Проблема человеческих взаимоотношений — какая это важная проблема и как часто мы забываем о ней в наших горячих спорах о политике и экономике! Ее не игнорировали подобным образом старые и мудрые цивилизации Индии и Китая. Они выработали кодекс социального поведения, который, при всех его недостатках, несомненно, давал человеку равновесие. Этого равновесия не видно в сегодняшней Индии. Нет его и в странах Запада, которые достигли столь большого прогресса в других областях. Быть может, равновесие в основе своей статично и противоречит прогрессивному изменению? Должны ли мы жертвовать одним ради другого? Должна, разумеется, существовать какая-то возможность сочетать равновесие с внутренним и внешним развитием, мудрость старины с наукой и энергией новых времен. Поистине, мы, кажется, достигли такой ступени мировой истории, когда единственной альтернативой такого сочетания может оказаться разрушение и уничтожение как того, так и другого.
РОЖДЕСТВО 1935 ГОДА
В состоянии Камалы наступило улучшение. Оно было не очень заметно, но после напряжения последних недель мы испытывали большое облегчение. Она пережила кризис, и состояние ее стабилизировалось, что само по себе уже было достижением. Так продолжалось в течение еще целого месяца, и я воспользовался этим, чтобы съездить ненадолго в Англию с нашей дочерью Индирой. Я не был там восемь лет, и многочисленные друзья настойчиво приглашали меня посетить их.

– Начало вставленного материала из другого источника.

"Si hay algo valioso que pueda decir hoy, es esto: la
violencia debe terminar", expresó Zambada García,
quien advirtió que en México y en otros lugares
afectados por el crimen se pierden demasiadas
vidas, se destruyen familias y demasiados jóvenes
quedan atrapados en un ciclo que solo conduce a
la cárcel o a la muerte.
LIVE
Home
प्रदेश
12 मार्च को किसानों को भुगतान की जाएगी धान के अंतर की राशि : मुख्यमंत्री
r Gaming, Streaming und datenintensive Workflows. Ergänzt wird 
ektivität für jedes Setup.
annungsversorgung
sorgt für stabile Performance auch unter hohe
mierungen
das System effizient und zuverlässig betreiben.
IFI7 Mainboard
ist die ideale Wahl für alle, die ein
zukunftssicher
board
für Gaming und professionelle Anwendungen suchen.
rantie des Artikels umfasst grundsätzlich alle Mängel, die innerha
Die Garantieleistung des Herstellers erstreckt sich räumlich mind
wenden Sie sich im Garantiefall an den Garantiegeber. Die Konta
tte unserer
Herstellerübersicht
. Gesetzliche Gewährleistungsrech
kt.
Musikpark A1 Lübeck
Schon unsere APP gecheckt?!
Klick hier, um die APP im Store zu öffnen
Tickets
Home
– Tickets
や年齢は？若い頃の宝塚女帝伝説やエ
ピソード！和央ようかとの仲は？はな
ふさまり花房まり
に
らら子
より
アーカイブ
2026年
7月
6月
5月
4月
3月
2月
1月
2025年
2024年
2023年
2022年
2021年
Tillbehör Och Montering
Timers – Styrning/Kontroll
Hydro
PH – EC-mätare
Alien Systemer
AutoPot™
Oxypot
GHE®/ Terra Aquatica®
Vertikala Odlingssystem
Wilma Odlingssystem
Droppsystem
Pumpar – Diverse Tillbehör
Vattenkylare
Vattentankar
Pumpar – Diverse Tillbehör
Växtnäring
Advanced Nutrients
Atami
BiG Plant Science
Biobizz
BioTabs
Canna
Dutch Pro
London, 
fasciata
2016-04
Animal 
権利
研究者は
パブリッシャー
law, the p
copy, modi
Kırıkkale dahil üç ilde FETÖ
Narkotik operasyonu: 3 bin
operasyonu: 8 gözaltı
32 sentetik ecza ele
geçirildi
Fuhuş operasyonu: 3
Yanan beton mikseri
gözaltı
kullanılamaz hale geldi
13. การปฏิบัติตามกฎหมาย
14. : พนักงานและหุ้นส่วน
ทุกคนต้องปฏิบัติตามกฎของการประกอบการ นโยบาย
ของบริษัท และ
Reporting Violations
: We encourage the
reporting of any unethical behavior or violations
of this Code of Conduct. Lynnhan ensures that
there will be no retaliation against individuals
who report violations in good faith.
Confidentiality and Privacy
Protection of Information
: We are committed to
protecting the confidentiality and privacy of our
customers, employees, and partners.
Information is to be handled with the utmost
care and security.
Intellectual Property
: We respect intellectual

Затем я вернулся в Баденвейлер, и все опять пошло по-старому. Наступила зима, и все вокруг стало бело от снега. С приближением рождества состояние Камалы начало заметно ухудшаться. Наступил новый кризис. Жизнь ее, казалось, была на волоске. В эти последние дни 1935 года я тащился через слякоть и снег, не зная, сколько дней или часов ей еще осталось прожить. Спокойный зимний ландшафт с его белым снежным покровом напоминал мне о холодном покое смерти, и я утратил весь былой оптимизм.